I’ve learned a long time ago not to wish I had the lives of other people. Appearances are just that, and it isn’t always what actually is. Before I learned this lesson however, my bones screamed with fury because I was overlooked by the one I frivolously tried to please the most. I swear when God was handing out blessings he looked at me and laughed. Smirking to see how long I could hold up. No gold stars, not even for good behavior.
But when did everyone else become so spiritual? I’ve been on the Jesus bandwagon for years now and its only recently that everyone else is catching up. The only difference is, God has favored them and seems to have forgotten about me. I promise you if I were taught better perhaps I would understand. But my idea of giving up lifestyle A for lifestyle C, definitely had to have something in it for me.
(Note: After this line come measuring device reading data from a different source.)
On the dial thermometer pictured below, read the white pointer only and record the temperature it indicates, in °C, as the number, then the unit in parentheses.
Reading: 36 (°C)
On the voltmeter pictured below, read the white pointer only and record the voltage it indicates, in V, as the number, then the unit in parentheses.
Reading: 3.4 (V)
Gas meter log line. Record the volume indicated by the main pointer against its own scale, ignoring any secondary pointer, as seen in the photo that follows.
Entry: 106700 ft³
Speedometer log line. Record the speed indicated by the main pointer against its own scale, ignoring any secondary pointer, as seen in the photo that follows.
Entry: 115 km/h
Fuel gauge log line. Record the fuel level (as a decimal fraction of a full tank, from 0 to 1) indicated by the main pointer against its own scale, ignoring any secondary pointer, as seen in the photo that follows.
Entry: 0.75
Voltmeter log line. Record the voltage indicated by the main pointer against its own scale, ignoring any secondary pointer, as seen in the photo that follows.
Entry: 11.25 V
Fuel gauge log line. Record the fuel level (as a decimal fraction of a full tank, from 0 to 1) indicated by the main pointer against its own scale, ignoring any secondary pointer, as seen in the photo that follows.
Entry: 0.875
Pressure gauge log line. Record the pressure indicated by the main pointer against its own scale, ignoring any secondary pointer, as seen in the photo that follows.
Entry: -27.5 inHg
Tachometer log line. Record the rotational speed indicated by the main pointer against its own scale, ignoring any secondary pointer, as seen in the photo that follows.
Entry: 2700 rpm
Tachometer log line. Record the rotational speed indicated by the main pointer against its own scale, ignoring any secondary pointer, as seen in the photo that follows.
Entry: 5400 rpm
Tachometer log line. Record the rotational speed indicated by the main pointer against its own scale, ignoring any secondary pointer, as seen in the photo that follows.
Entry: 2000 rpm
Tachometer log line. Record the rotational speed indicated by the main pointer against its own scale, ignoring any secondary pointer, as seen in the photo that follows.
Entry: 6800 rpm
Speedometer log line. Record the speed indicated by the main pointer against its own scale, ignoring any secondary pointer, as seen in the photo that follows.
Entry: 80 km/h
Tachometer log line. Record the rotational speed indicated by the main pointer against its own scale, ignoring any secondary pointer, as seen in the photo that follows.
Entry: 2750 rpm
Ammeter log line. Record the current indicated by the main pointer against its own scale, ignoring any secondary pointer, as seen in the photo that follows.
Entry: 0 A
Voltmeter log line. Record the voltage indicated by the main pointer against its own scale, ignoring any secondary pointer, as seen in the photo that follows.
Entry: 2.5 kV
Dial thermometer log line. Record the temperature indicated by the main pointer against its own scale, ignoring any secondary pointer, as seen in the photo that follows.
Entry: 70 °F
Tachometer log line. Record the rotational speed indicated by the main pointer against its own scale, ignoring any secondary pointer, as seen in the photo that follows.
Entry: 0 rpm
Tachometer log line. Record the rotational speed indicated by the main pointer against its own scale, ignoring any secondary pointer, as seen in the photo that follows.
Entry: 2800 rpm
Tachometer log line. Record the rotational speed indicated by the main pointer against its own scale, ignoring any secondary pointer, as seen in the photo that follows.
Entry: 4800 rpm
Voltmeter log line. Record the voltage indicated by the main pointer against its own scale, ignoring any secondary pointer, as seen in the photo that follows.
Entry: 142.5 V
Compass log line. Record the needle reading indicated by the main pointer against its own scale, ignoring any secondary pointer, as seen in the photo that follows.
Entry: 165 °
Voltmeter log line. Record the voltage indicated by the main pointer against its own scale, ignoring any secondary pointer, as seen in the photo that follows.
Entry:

Looking at the timelines of all my social media friends getting by just fine in life, careers, families and all, I can’t help but think, did I miss something? Apparently I did. But here is what I learned:
Living with the mindset of rewards for good behavior as a christian will quickly disappoint you. That was never what it was about. And even though every one is arriving at their time, doesn’t mean my “time” should come now too. God isn’t partial on the blessings list so there is no need for me to be envious or impatient about getting mine. There are so many other things my focus should/could be on than watching other people live. The bigger picture is, that a surrendered life to God is about me and him. If my focus is consistently on that, I would be too busy being thankful for my own blessings to count those of any others.